十六

3个月前 作者: 赫斯顿
    收种季节过去了,人们和来时一样大群大群地离去。甜点心和珍妮决定留下,因为他们想在沼泽地再干一季。他们采收了几蒲式耳的干豆储存起来,到秋天好卖给农场主,后来就没活可干了,因此珍妮开始到处溜达,看看在农忙季节她没有注意到的人和事。


    譬如说当她在夏天听到巴哈马鼓手那难以捉摸但却震撼力极强的鼓声时,她会走过去看他们跳舞。在收种季节期间她曾听到人们讥笑这种“拉锯”舞,现在她看他们跳舞时笑了,但这不是讥笑,她逐渐十分喜欢这种舞蹈了。她和甜点心每晚都去,别的人因此而取笑起他们来。


    现在珍妮认识了特纳太太,在收种季节里她看见过她几次,但从来没有说过话,现在她们成了互相串门的朋友。


    特纳太太是个肤色乳白、好像总在生儿育女的女人。她的肩背有点弯,她一定是意识到自己有个骨盆,因为她老是往前挺着那个部分,好让自己总能看到它。甜点心背着特纳太太老拿她的体形开玩笑,他声称是母牛在她后背踢了一脚才使她成了这个形状的。她是一块被各种东西砸过的熨衣板,而同样的那只母牛又在她小的时候一脚把她的嘴踩扁了,结果嘴又宽又扁,鼻子几乎碰上了下巴。


    但是特纳太太的五官和身材极得特纳太太自己的赞赏。她的鼻子稍稍突出,她感到很骄傲;她的眼睛一看到自己的薄嘴唇就惬意万分。就连她那仅是半突出的屁股也是引起自豪的源泉。以她自己的想法,这一切都使她不同于黑人,她选珍妮做朋友也是出于这个原因,珍妮虽然和在地里干活的其他女人一样穿着工作服,但她浅棕色的皮肤和满头秀发使特纳太太原谅了她的这个行为。她没有原谅珍妮嫁给了像甜点心这么黑的一个人,但她感到她有法子补救这一点,她的弟弟正是为此才生到这个世界上来的。甜点心在家时她很少长呆,但当她来串门时如果只有珍妮一个人在家,她就会一呆几个小时聊个没完。谈到黑人时她总是一副嫌弃的态度。

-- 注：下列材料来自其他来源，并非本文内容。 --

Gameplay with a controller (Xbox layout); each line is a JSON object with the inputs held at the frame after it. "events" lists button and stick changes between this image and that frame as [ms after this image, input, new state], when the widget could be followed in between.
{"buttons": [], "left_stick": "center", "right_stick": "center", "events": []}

    “伍兹太太,我常对我丈夫说,我真不明白像伍兹太太这么一位夫人怎么能忍受那帮粗俗的黑鬼整天在她家进进出出。”


    “我根本不在乎,特纳太太,其实,他们的谈话很好玩,挺逗乐的。”


    “你比我勇敢。当有人说服了我丈夫,我们到这儿来开饭馆时,我连做梦也没想到能在一个地方聚集上这么多不同样子的黑人,早知道这样我就不会来这儿了。我从来不习惯和黑人交往,我儿子说他们会吸引闪电。”她们笑了一会儿,在多次这类谈话之后,特纳太太说:“你们结婚时你丈夫一定有很多钱吧。”


    “你为什么会这么想,特纳太太?”


    “能得到你这样一个女人呀。你比我勇敢,我就是想象不出自己去和一个皮肤这么黑的人结婚。黑皮肤的人已经太多了,我们应该使我们这个民族的肤色越来越浅才对。”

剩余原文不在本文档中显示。